THE DATA Start Marker
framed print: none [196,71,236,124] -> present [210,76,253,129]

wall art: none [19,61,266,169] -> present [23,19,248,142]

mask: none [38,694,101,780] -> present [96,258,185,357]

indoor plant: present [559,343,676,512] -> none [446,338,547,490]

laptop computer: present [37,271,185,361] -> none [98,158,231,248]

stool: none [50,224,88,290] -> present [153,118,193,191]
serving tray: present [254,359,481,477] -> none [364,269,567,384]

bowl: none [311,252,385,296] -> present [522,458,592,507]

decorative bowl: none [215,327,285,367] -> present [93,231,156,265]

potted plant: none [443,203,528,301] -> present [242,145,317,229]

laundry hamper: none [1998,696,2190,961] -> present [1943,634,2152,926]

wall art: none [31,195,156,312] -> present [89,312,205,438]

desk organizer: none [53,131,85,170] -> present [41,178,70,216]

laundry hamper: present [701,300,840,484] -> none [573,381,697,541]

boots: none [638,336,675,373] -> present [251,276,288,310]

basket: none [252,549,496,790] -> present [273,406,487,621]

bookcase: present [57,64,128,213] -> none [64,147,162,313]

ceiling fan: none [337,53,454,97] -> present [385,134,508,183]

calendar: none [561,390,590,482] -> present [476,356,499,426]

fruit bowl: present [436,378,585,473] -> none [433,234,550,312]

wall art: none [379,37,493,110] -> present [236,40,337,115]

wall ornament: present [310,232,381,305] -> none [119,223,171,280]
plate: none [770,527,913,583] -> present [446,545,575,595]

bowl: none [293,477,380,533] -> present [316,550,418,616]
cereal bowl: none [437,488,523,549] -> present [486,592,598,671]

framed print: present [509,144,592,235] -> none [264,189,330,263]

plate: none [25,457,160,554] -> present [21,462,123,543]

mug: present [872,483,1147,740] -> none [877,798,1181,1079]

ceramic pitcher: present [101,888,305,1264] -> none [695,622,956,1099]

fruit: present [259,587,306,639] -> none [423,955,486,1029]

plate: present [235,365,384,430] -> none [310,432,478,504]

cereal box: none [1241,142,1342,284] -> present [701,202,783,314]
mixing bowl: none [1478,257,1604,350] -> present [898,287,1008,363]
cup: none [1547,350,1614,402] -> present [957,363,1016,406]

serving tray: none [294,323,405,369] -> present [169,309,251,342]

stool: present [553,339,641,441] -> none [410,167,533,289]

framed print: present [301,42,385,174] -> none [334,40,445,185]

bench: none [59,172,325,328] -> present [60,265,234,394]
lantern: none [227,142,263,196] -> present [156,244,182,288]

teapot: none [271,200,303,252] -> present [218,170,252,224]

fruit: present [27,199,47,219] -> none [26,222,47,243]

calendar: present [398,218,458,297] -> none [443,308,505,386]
THE DATA End Marker
### AIM OF THE EXERCISE
All of the records above are to be set down again exactly.

### OUTPUT OF THE EXERCISE
framed print: none [196,71,236,124] -> present [210,76,253,129]

wall art: none [19,61,266,169] -> present [23,19,248,142]

mask: none [38,694,101,780] -> present [96,258,185,357]

indoor plant: present [559,343,676,512] -> none [446,338,547,490]

laptop computer: present [37,271,185,361] -> none [98,158,231,248]

stool: none [50,224,88,290] -> present [153,118,193,191]
serving tray: present [254,359,481,477] -> none [364,269,567,384]

bowl: none [311,252,385,296] -> present [522,458,592,507]

decorative bowl: none [215,327,285,367] -> present [93,231,156,265]

potted plant: none [443,203,528,301] -> present [242,145,317,229]

laundry hamper: none [1998,696,2190,961] -> present [1943,634,2152,926]

wall art: none [31,195,156,312] -> present [89,312,205,438]

desk organizer: none [53,131,85,170] -> present [41,178,70,216]

laundry hamper: present [701,300,840,484] -> none [573,381,697,541]

boots: none [638,336,675,373] -> present [251,276,288,310]

basket: none [252,549,496,790] -> present [273,406,487,621]

bookcase: present [57,64,128,213] -> none [64,147,162,313]

ceiling fan: none [337,53,454,97] -> present [385,134,508,183]

calendar: none [561,390,590,482] -> present [476,356,499,426]

fruit bowl: present [436,378,585,473] -> none [433,234,550,312]

wall art: none [379,37,493,110] -> present [236,40,337,115]

wall ornament: present [310,232,381,305] -> none [119,223,171,280]
plate: none [770,527,913,583] -> present [446,545,575,595]

bowl: none [293,477,380,533] -> present [316,550,418,616]
cereal bowl: none [437,488,523,549] -> present [486,592,598,671]

framed print: present [509,144,592,235] -> none [264,189,330,263]

plate: none [25,457,160,554] -> present [21,462,123,543]

mug: present [872,483,1147,740] -> none [877,798,1181,1079]

ceramic pitcher: present [101,888,305,1264] -> none [695,622,956,1099]

fruit: present [259,587,306,639] -> none [423,955,486,1029]

plate: present [235,365,384,430] -> none [310,432,478,504]

cereal box: none [1241,142,1342,284] -> present [701,202,783,314]
mixing bowl: none [1478,257,1604,350] -> present [898,287,1008,363]
cup: none [1547,350,1614,402] -> present [957,363,1016,406]

serving tray: none [294,323,405,369] -> present [169,309,251,342]

stool: present [553,339,641,441] -> none [410,167,533,289]

framed print: present [301,42,385,174] -> none [334,40,445,185]

bench: none [59,172,325,328] -> present [60,265,234,394]
lantern: none [227,142,263,196] -> present [156,244,182,288]

teapot: none [271,200,303,252] -> present [218,170,252,224]

fruit: present [27,199,47,219] -> none [26,222,47,243]

calendar: present [398,218,458,297] -> none [443,308,505,386]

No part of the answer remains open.